Skip to content
This repository has been archived by the owner on Nov 28, 2023. It is now read-only.

Limiting or extending Kafka messaging

Andy Slack edited this page Aug 20, 2015 · 3 revisions

By default, Kafka conserves the past 7 days of messaging, which can take up a fair deal of disk space in a production system.

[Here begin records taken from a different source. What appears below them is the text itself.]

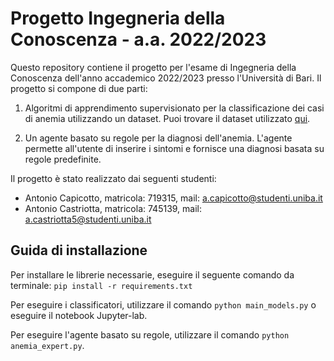 # Progetto Ingegneria della Conoscenza - a.a. 2022/2023

Questo repository contiene il progetto per l'esame di Ingegneria della Conoscenza dell'anno accademico 2022/2023 presso l'Università di Bari. Il progetto si compone di due parti:

1. Algoritmi di apprendimento supervisionato per la classificazione dei casi di anemia utilizzando un dataset. Puoi trovare il dataset utilizzato [qui](https://www.kaggle.com/datasets/biswaranjanrao/anemia-dataset).

2. Un agente basato su regole per la diagnosi dell'anemia. L'agente permette all'utente di inserire i sintomi e fornisce una diagnosi basata su regole predefinite.

Il progetto è stato realizzato dai seguenti studenti:

- Antonio Capicotto, matricola: 719315, mail: [a.capicotto@studenti.uniba.it](a.capicotto@studenti.uniba.it)
- Antonio Castriotta, matricola: 745139, mail: [a.castriotta5@studenti.uniba.it](a.castriotta5@studenti.uniba.it)

## Guida di installazione

Per installare le librerie necessarie, eseguire il seguente comando da terminale: `pip install -r requirements.txt`

Per eseguire i classificatori, utilizzare il comando `python main_models.py` o eseguire il notebook Jupyter-lab.

Per eseguire l'agente basato su regole, utilizzare il comando `python anemia_expert.py`.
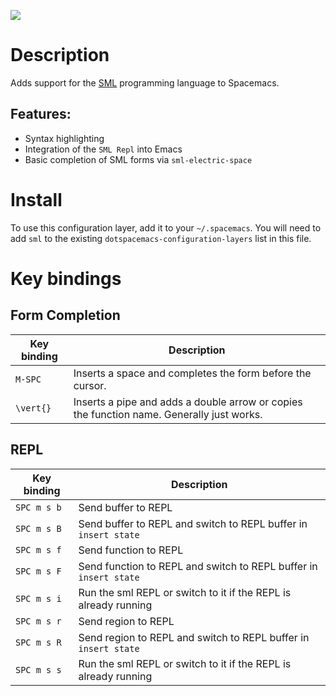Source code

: ![](img/sml.png)

# Description

Adds support for the [SML](http://www.smlnj.org) programming language to
Spacemacs.

## Features:

-   Syntax highlighting
-   Integration of the `SML Repl` into Emacs
-   Basic completion of SML forms via `sml-electric-space`

# Install

To use this configuration layer, add it to your `~/.spacemacs`. You will
need to add `sml` to the existing `dotspacemacs-configuration-layers`
list in this file.

# Key bindings

## Form Completion

| Key binding | Description                                                                               |
|-------------|-------------------------------------------------------------------------------------------|
| `M-SPC`     | Inserts a space and completes the form before the cursor.                                 |
| `\vert{}`   | Inserts a pipe and adds a double arrow or copies the function name. Generally just works. |

## REPL

| Key binding | Description                                                       |
|-------------|-------------------------------------------------------------------|
| `SPC m s b` | Send buffer to REPL                                               |
| `SPC m s B` | Send buffer to REPL and switch to REPL buffer in `insert state`   |
| `SPC m s f` | Send function to REPL                                             |
| `SPC m s F` | Send function to REPL and switch to REPL buffer in `insert state` |
| `SPC m s i` | Run the sml REPL or switch to it if the REPL is already running   |
| `SPC m s r` | Send region to REPL                                               |
| `SPC m s R` | Send region to REPL and switch to REPL buffer in `insert state`   |
| `SPC m s s` | Run the sml REPL or switch to it if the REPL is already running   |
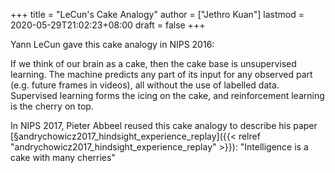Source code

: +++
title = "LeCun's Cake Analogy"
author = ["Jethro Kuan"]
lastmod = 2020-05-29T21:02:23+08:00
draft = false
+++

Yann LeCun gave this cake analogy in NIPS 2016:

If we think of our brain as a cake, then the cake base is unsupervised
learning. The machine predicts any part of its input for any observed
part (e.g. future frames in videos), all without the use of labelled
data. Supervised learning forms the icing on the cake, and
reinforcement learning is the cherry on top.

In NIPS 2017, Pieter Abbeel reused this cake analogy to describe his
paper [§andrychowicz2017\_hindsight\_experience\_replay]({{< relref "andrychowicz2017_hindsight_experience_replay" >}}): "Intelligence is
a cake with many cherries"
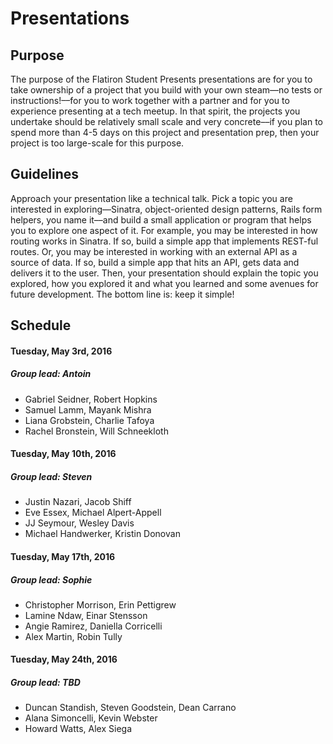 # Presentations

## Purpose

The purpose of the Flatiron Student Presents presentations are for you to take ownership of a project that you build with your own steam––no tests or instructions!––for you to work together with a partner and for you to experience presenting at a tech meetup. In that spirit, the projects you undertake should be relatively small scale and very concrete––if you plan to spend more than 4-5 days on this project and presentation prep, then your project is too large-scale for this purpose.

## Guidelines

Approach your presentation like a technical talk. Pick a topic you are interested in exploring––Sinatra, object-oriented design patterns, Rails form helpers, you name it––and build a small application or program that helps you to explore one aspect of it. For example, you may be interested in how routing works in Sinatra. If so, build a simple app that implements REST-ful routes. Or, you may be interested in working with an external API as a source of data. If so, build a simple app that hits an API, gets data and delivers it to the user. Then, your presentation should explain the topic you explored, how you explored it and what you learned and some avenues for future development. The bottom line is: keep it simple!

## Schedule

#### Tuesday, May 3rd, 2016
##### Group lead: Antoin

* Gabriel Seidner, Robert Hopkins
* Samuel Lamm, Mayank Mishra
* Liana Grobstein, Charlie Tafoya
* Rachel Bronstein, Will Schneekloth


#### Tuesday, May 10th, 2016
##### Group lead: Steven
* Justin Nazari, Jacob Shiff
* Eve Essex, Michael Alpert-Appell
* JJ Seymour, Wesley Davis
* Michael Handwerker, Kristin Donovan

#### Tuesday, May 17th, 2016
##### Group lead: Sophie
* Christopher Morrison, Erin Pettigrew
* Lamine Ndaw, Einar Stensson
* Angie Ramirez, Daniella Corricelli
* Alex Martin, Robin Tully

#### Tuesday, May 24th, 2016
##### Group lead: TBD
* Duncan Standish, Steven Goodstein, Dean Carrano
* Alana Simoncelli, Kevin Webster
* Howard Watts, Alex Siega
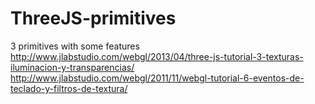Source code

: # ThreeJS-primitives
3 primitives with some features
http://www.jlabstudio.com/webgl/2013/04/three-js-tutorial-3-texturas-iluminacion-y-transparencias/
http://www.jlabstudio.com/webgl/2011/11/webgl-tutorial-6-eventos-de-teclado-y-filtros-de-textura/
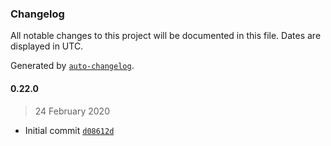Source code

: ### Changelog

All notable changes to this project will be documented in this file. Dates are displayed in UTC.

Generated by [`auto-changelog`](https://github.com/CookPete/auto-changelog).

#### 0.22.0

> 24 February 2020

- Initial commit [`d08612d`](https://github.com/phanku/PBot/commit/d08612d10dc841be167d8f000224aba35a7ea5db)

To alter the retention time for Kafka messaging, we'll need to update the Kafka config file: kafka/config/server.properties

In the case of the datasift-connector, chef is responsible for building the Kafka config (and will rewrite kafka/config/server.properties each time it rebuilds), so we'll need to update the local datasift-connector/chef/nodes/datasift-connector.json with a "log_retention_hours" value added to the kafka.broker object.

For example:

"kafka": {
  "ulimit_file": 128000,
  "broker": {
    "log_dirs": [
      "/mnt"
    ],
    "log_retention_hours": 48,
    "zookeeper_connect": [
      "localhost:2181"
    ],
    "zookeeper_connection_timeout_ms": 15000
  }
}
....

When datasift-connector is rebuilt, /opt/kafka/config/server.properties (in your vagrant / EC2 instance) will now have log.retention.hours=48

Other Kafka config properties can be added as well: http://kafka.apache.org/07/configuration.html

Note, We recommend EC2 instances with at least 2GB of memory and 20GB of storage, which should be sufficient disk space in most cases.